*Exercise goal*: Your task is to copy the listing exactly. Drop any pictures from the copy.

*Dataset entries*:
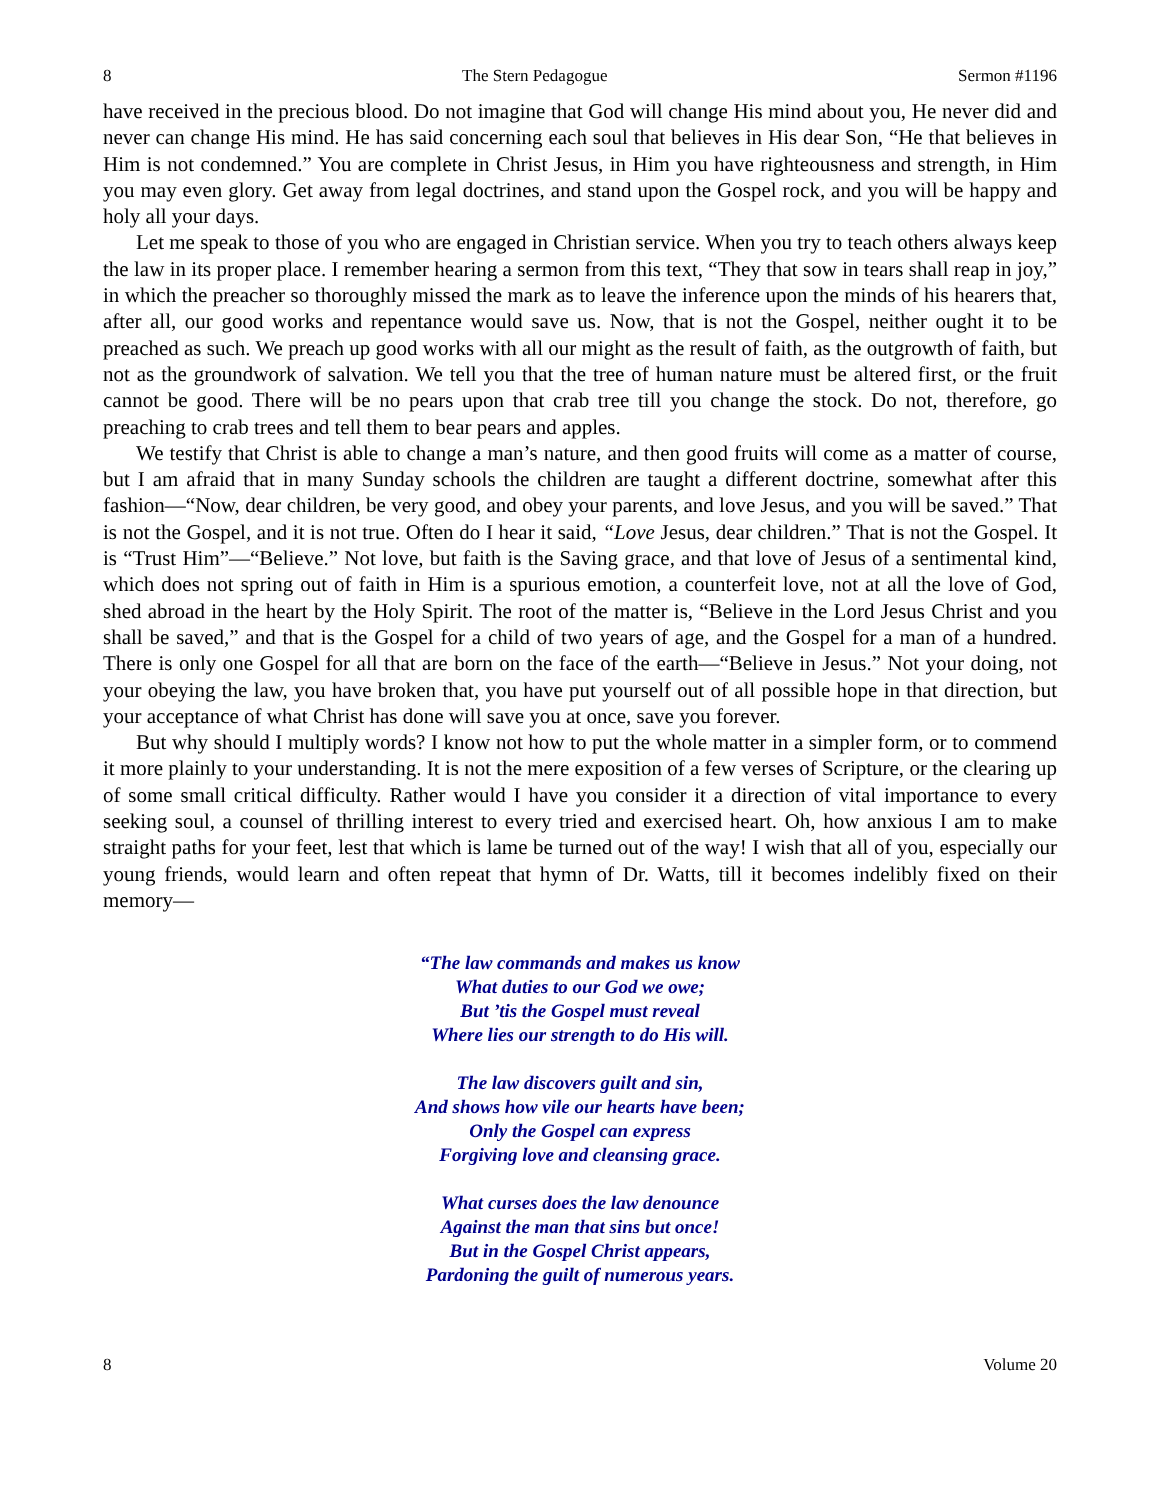8 The Stern Pedagogue Sermon #1196
have received in the precious blood. Do not imagine that God will change His mind about you, He never did and never can change His mind. He has said concerning each soul that believes in His dear Son, “He that believes in Him is not condemned.” You are complete in Christ Jesus, in Him you have righteousness and strength, in Him you may even glory. Get away from legal doctrines, and stand upon the Gospel rock, and you will be happy and holy all your days.
Let me speak to those of you who are engaged in Christian service. When you try to teach others always keep the law in its proper place. I remember hearing a sermon from this text, “They that sow in tears shall reap in joy,” in which the preacher so thoroughly missed the mark as to leave the inference upon the minds of his hearers that, after all, our good works and repentance would save us. Now, that is not the Gospel, neither ought it to be preached as such. We preach up good works with all our might as the result of faith, as the outgrowth of faith, but not as the groundwork of salvation. We tell you that the tree of human nature must be altered first, or the fruit cannot be good. There will be no pears upon that crab tree till you change the stock. Do not, therefore, go preaching to crab trees and tell them to bear pears and apples.
We testify that Christ is able to change a man’s nature, and then good fruits will come as a matter of course, but I am afraid that in many Sunday schools the children are taught a different doctrine, somewhat after this fashion—“Now, dear children, be very good, and obey your parents, and love Jesus, and you will be saved.” That is not the Gospel, and it is not true. Often do I hear it said, “Love Jesus, dear children.” That is not the Gospel. It is “Trust Him”—“Believe.” Not love, but faith is the Saving grace, and that love of Jesus of a sentimental kind, which does not spring out of faith in Him is a spurious emotion, a counterfeit love, not at all the love of God, shed abroad in the heart by the Holy Spirit. The root of the matter is, “Believe in the Lord Jesus Christ and you shall be saved,” and that is the Gospel for a child of two years of age, and the Gospel for a man of a hundred. There is only one Gospel for all that are born on the face of the earth—“Believe in Jesus.” Not your doing, not your obeying the law, you have broken that, you have put yourself out of all possible hope in that direction, but your acceptance of what Christ has done will save you at once, save you forever.
But why should I multiply words? I know not how to put the whole matter in a simpler form, or to commend it more plainly to your understanding. It is not the mere exposition of a few verses of Scripture, or the clearing up of some small critical difficulty. Rather would I have you consider it a direction of vital importance to every seeking soul, a counsel of thrilling interest to every tried and exercised heart. Oh, how anxious I am to make straight paths for your feet, lest that which is lame be turned out of the way! I wish that all of you, especially our young friends, would learn and often repeat that hymn of Dr. Watts, till it becomes indelibly fixed on their memory—
“The law commands and makes us know
What duties to our God we owe;
But ’tis the Gospel must reveal
Where lies our strength to do His will.
The law discovers guilt and sin,
And shows how vile our hearts have been;
Only the Gospel can express
Forgiving love and cleansing grace.
What curses does the law denounce
Against the man that sins but once!
But in the Gospel Christ appears,
Pardoning the guilt of numerous years.
8 Volume 20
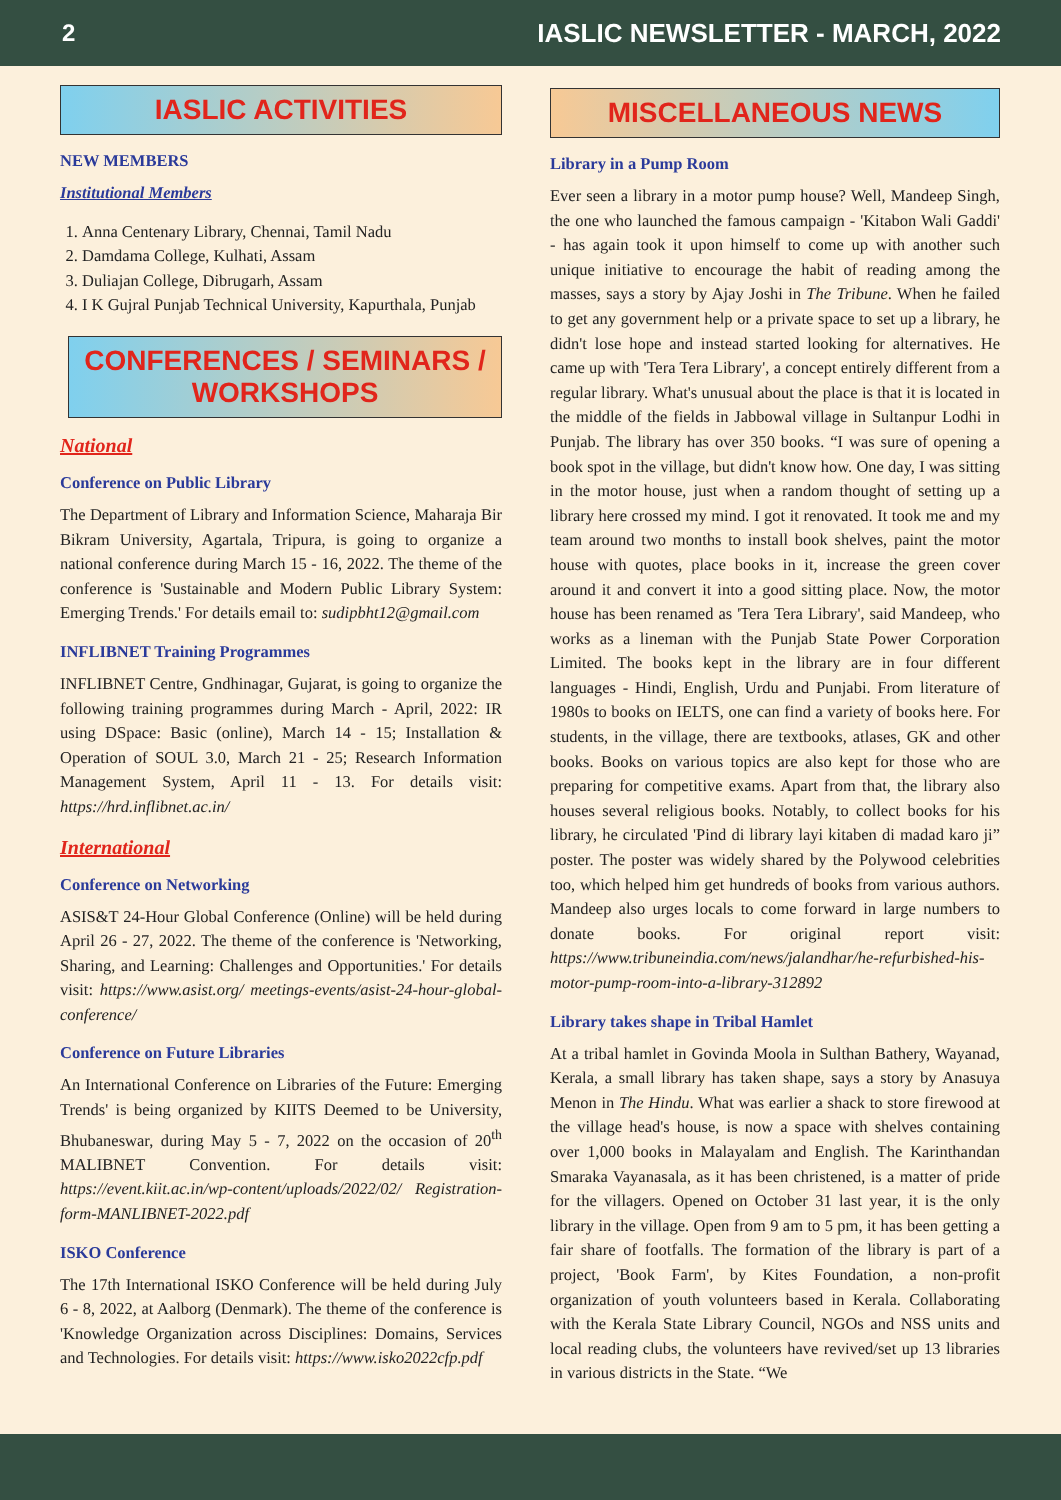2 IASLIC NEWSLETTER - MARCH, 2022
IASLIC ACTIVITIES
NEW MEMBERS
Institutional Members
1. Anna Centenary Library, Chennai, Tamil Nadu
2. Damdama College, Kulhati, Assam
3. Duliajan College, Dibrugarh, Assam
4. I K Gujral Punjab Technical University, Kapurthala, Punjab
CONFERENCES / SEMINARS / WORKSHOPS
National
Conference on Public Library
The Department of Library and Information Science, Maharaja Bir Bikram University, Agartala, Tripura, is going to organize a national conference during March 15 - 16, 2022. The theme of the conference is 'Sustainable and Modern Public Library System: Emerging Trends.' For details email to: sudipbht12@gmail.com
INFLIBNET Training Programmes
INFLIBNET Centre, Gndhinagar, Gujarat, is going to organize the following training programmes during March - April, 2022: IR using DSpace: Basic (online), March 14 - 15; Installation & Operation of SOUL 3.0, March 21 - 25; Research Information Management System, April 11 - 13. For details visit: https://hrd.inflibnet.ac.in/
International
Conference on Networking
ASIS&T 24-Hour Global Conference (Online) will be held during April 26 - 27, 2022. The theme of the conference is 'Networking, Sharing, and Learning: Challenges and Opportunities.' For details visit: https://www.asist.org/ meetings-events/asist-24-hour-global-conference/
Conference on Future Libraries
An International Conference on Libraries of the Future: Emerging Trends' is being organized by KIITS Deemed to be University, Bhubaneswar, during May 5 - 7, 2022 on the occasion of 20<sup>th</sup> MALIBNET Convention. For details visit: https://event.kiit.ac.in/wp-content/uploads/2022/02/ Registration-form-MANLIBNET-2022.pdf
ISKO Conference
The 17th International ISKO Conference will be held during July 6 - 8, 2022, at Aalborg (Denmark). The theme of the conference is 'Knowledge Organization across Disciplines: Domains, Services and Technologies. For details visit: https://www.isko2022cfp.pdf
MISCELLANEOUS NEWS
Library in a Pump Room
Ever seen a library in a motor pump house? Well, Mandeep Singh, the one who launched the famous campaign - 'Kitabon Wali Gaddi' - has again took it upon himself to come up with another such unique initiative to encourage the habit of reading among the masses, says a story by Ajay Joshi in The Tribune. When he failed to get any government help or a private space to set up a library, he didn't lose hope and instead started looking for alternatives. He came up with 'Tera Tera Library', a concept entirely different from a regular library. What's unusual about the place is that it is located in the middle of the fields in Jabbowal village in Sultanpur Lodhi in Punjab. The library has over 350 books. “I was sure of opening a book spot in the village, but didn't know how. One day, I was sitting in the motor house, just when a random thought of setting up a library here crossed my mind. I got it renovated. It took me and my team around two months to install book shelves, paint the motor house with quotes, place books in it, increase the green cover around it and convert it into a good sitting place. Now, the motor house has been renamed as 'Tera Tera Library', said Mandeep, who works as a lineman with the Punjab State Power Corporation Limited. The books kept in the library are in four different languages - Hindi, English, Urdu and Punjabi. From literature of 1980s to books on IELTS, one can find a variety of books here. For students, in the village, there are textbooks, atlases, GK and other books. Books on various topics are also kept for those who are preparing for competitive exams. Apart from that, the library also houses several religious books. Notably, to collect books for his library, he circulated 'Pind di library layi kitaben di madad karo ji” poster. The poster was widely shared by the Polywood celebrities too, which helped him get hundreds of books from various authors. Mandeep also urges locals to come forward in large numbers to donate books. For original report visit: https://www.tribuneindia.com/news/jalandhar/he-refurbished-his-motor-pump-room-into-a-library-312892
Library takes shape in Tribal Hamlet
At a tribal hamlet in Govinda Moola in Sulthan Bathery, Wayanad, Kerala, a small library has taken shape, says a story by Anasuya Menon in The Hindu. What was earlier a shack to store firewood at the village head's house, is now a space with shelves containing over 1,000 books in Malayalam and English. The Karinthandan Smaraka Vayanasala, as it has been christened, is a matter of pride for the villagers. Opened on October 31 last year, it is the only library in the village. Open from 9 am to 5 pm, it has been getting a fair share of footfalls. The formation of the library is part of a project, 'Book Farm', by Kites Foundation, a non-profit organization of youth volunteers based in Kerala. Collaborating with the Kerala State Library Council, NGOs and NSS units and local reading clubs, the volunteers have revived/set up 13 libraries in various districts in the State. “We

*Solution to this exercise*:
8 The Stern Pedagogue Sermon #1196
have received in the precious blood. Do not imagine that God will change His mind about you, He never did and never can change His mind. He has said concerning each soul that believes in His dear Son, “He that believes in Him is not condemned.” You are complete in Christ Jesus, in Him you have righteousness and strength, in Him you may even glory. Get away from legal doctrines, and stand upon the Gospel rock, and you will be happy and holy all your days.
Let me speak to those of you who are engaged in Christian service. When you try to teach others always keep the law in its proper place. I remember hearing a sermon from this text, “They that sow in tears shall reap in joy,” in which the preacher so thoroughly missed the mark as to leave the inference upon the minds of his hearers that, after all, our good works and repentance would save us. Now, that is not the Gospel, neither ought it to be preached as such. We preach up good works with all our might as the result of faith, as the outgrowth of faith, but not as the groundwork of salvation. We tell you that the tree of human nature must be altered first, or the fruit cannot be good. There will be no pears upon that crab tree till you change the stock. Do not, therefore, go preaching to crab trees and tell them to bear pears and apples.
We testify that Christ is able to change a man’s nature, and then good fruits will come as a matter of course, but I am afraid that in many Sunday schools the children are taught a different doctrine, somewhat after this fashion—“Now, dear children, be very good, and obey your parents, and love Jesus, and you will be saved.” That is not the Gospel, and it is not true. Often do I hear it said, “Love Jesus, dear children.” That is not the Gospel. It is “Trust Him”—“Believe.” Not love, but faith is the Saving grace, and that love of Jesus of a sentimental kind, which does not spring out of faith in Him is a spurious emotion, a counterfeit love, not at all the love of God, shed abroad in the heart by the Holy Spirit. The root of the matter is, “Believe in the Lord Jesus Christ and you shall be saved,” and that is the Gospel for a child of two years of age, and the Gospel for a man of a hundred. There is only one Gospel for all that are born on the face of the earth—“Believe in Jesus.” Not your doing, not your obeying the law, you have broken that, you have put yourself out of all possible hope in that direction, but your acceptance of what Christ has done will save you at once, save you forever.
But why should I multiply words? I know not how to put the whole matter in a simpler form, or to commend it more plainly to your understanding. It is not the mere exposition of a few verses of Scripture, or the clearing up of some small critical difficulty. Rather would I have you consider it a direction of vital importance to every seeking soul, a counsel of thrilling interest to every tried and exercised heart. Oh, how anxious I am to make straight paths for your feet, lest that which is lame be turned out of the way! I wish that all of you, especially our young friends, would learn and often repeat that hymn of Dr. Watts, till it becomes indelibly fixed on their memory—
“The law commands and makes us know
What duties to our God we owe;
But ’tis the Gospel must reveal
Where lies our strength to do His will.
The law discovers guilt and sin,
And shows how vile our hearts have been;
Only the Gospel can express
Forgiving love and cleansing grace.
What curses does the law denounce
Against the man that sins but once!
But in the Gospel Christ appears,
Pardoning the guilt of numerous years.
8 Volume 20
2 IASLIC NEWSLETTER - MARCH, 2022
IASLIC ACTIVITIES
NEW MEMBERS
Institutional Members
1. Anna Centenary Library, Chennai, Tamil Nadu
2. Damdama College, Kulhati, Assam
3. Duliajan College, Dibrugarh, Assam
4. I K Gujral Punjab Technical University, Kapurthala, Punjab
CONFERENCES / SEMINARS / WORKSHOPS
National
Conference on Public Library
The Department of Library and Information Science, Maharaja Bir Bikram University, Agartala, Tripura, is going to organize a national conference during March 15 - 16, 2022. The theme of the conference is 'Sustainable and Modern Public Library System: Emerging Trends.' For details email to: sudipbht12@gmail.com
INFLIBNET Training Programmes
INFLIBNET Centre, Gndhinagar, Gujarat, is going to organize the following training programmes during March - April, 2022: IR using DSpace: Basic (online), March 14 - 15; Installation & Operation of SOUL 3.0, March 21 - 25; Research Information Management System, April 11 - 13. For details visit: https://hrd.inflibnet.ac.in/
International
Conference on Networking
ASIS&T 24-Hour Global Conference (Online) will be held during April 26 - 27, 2022. The theme of the conference is 'Networking, Sharing, and Learning: Challenges and Opportunities.' For details visit: https://www.asist.org/ meetings-events/asist-24-hour-global-conference/
Conference on Future Libraries
An International Conference on Libraries of the Future: Emerging Trends' is being organized by KIITS Deemed to be University, Bhubaneswar, during May 5 - 7, 2022 on the occasion of 20<sup>th</sup> MALIBNET Convention. For details visit: https://event.kiit.ac.in/wp-content/uploads/2022/02/ Registration-form-MANLIBNET-2022.pdf
ISKO Conference
The 17th International ISKO Conference will be held during July 6 - 8, 2022, at Aalborg (Denmark). The theme of the conference is 'Knowledge Organization across Disciplines: Domains, Services and Technologies. For details visit: https://www.isko2022cfp.pdf
MISCELLANEOUS NEWS
Library in a Pump Room
Ever seen a library in a motor pump house? Well, Mandeep Singh, the one who launched the famous campaign - 'Kitabon Wali Gaddi' - has again took it upon himself to come up with another such unique initiative to encourage the habit of reading among the masses, says a story by Ajay Joshi in The Tribune. When he failed to get any government help or a private space to set up a library, he didn't lose hope and instead started looking for alternatives. He came up with 'Tera Tera Library', a concept entirely different from a regular library. What's unusual about the place is that it is located in the middle of the fields in Jabbowal village in Sultanpur Lodhi in Punjab. The library has over 350 books. “I was sure of opening a book spot in the village, but didn't know how. One day, I was sitting in the motor house, just when a random thought of setting up a library here crossed my mind. I got it renovated. It took me and my team around two months to install book shelves, paint the motor house with quotes, place books in it, increase the green cover around it and convert it into a good sitting place. Now, the motor house has been renamed as 'Tera Tera Library', said Mandeep, who works as a lineman with the Punjab State Power Corporation Limited. The books kept in the library are in four different languages - Hindi, English, Urdu and Punjabi. From literature of 1980s to books on IELTS, one can find a variety of books here. For students, in the village, there are textbooks, atlases, GK and other books. Books on various topics are also kept for those who are preparing for competitive exams. Apart from that, the library also houses several religious books. Notably, to collect books for his library, he circulated 'Pind di library layi kitaben di madad karo ji” poster. The poster was widely shared by the Polywood celebrities too, which helped him get hundreds of books from various authors. Mandeep also urges locals to come forward in large numbers to donate books. For original report visit: https://www.tribuneindia.com/news/jalandhar/he-refurbished-his-motor-pump-room-into-a-library-312892
Library takes shape in Tribal Hamlet
At a tribal hamlet in Govinda Moola in Sulthan Bathery, Wayanad, Kerala, a small library has taken shape, says a story by Anasuya Menon in The Hindu. What was earlier a shack to store firewood at the village head's house, is now a space with shelves containing over 1,000 books in Malayalam and English. The Karinthandan Smaraka Vayanasala, as it has been christened, is a matter of pride for the villagers. Opened on October 31 last year, it is the only library in the village. Open from 9 am to 5 pm, it has been getting a fair share of footfalls. The formation of the library is part of a project, 'Book Farm', by Kites Foundation, a non-profit organization of youth volunteers based in Kerala. Collaborating with the Kerala State Library Council, NGOs and NSS units and local reading clubs, the volunteers have revived/set up 13 libraries in various districts in the State. “We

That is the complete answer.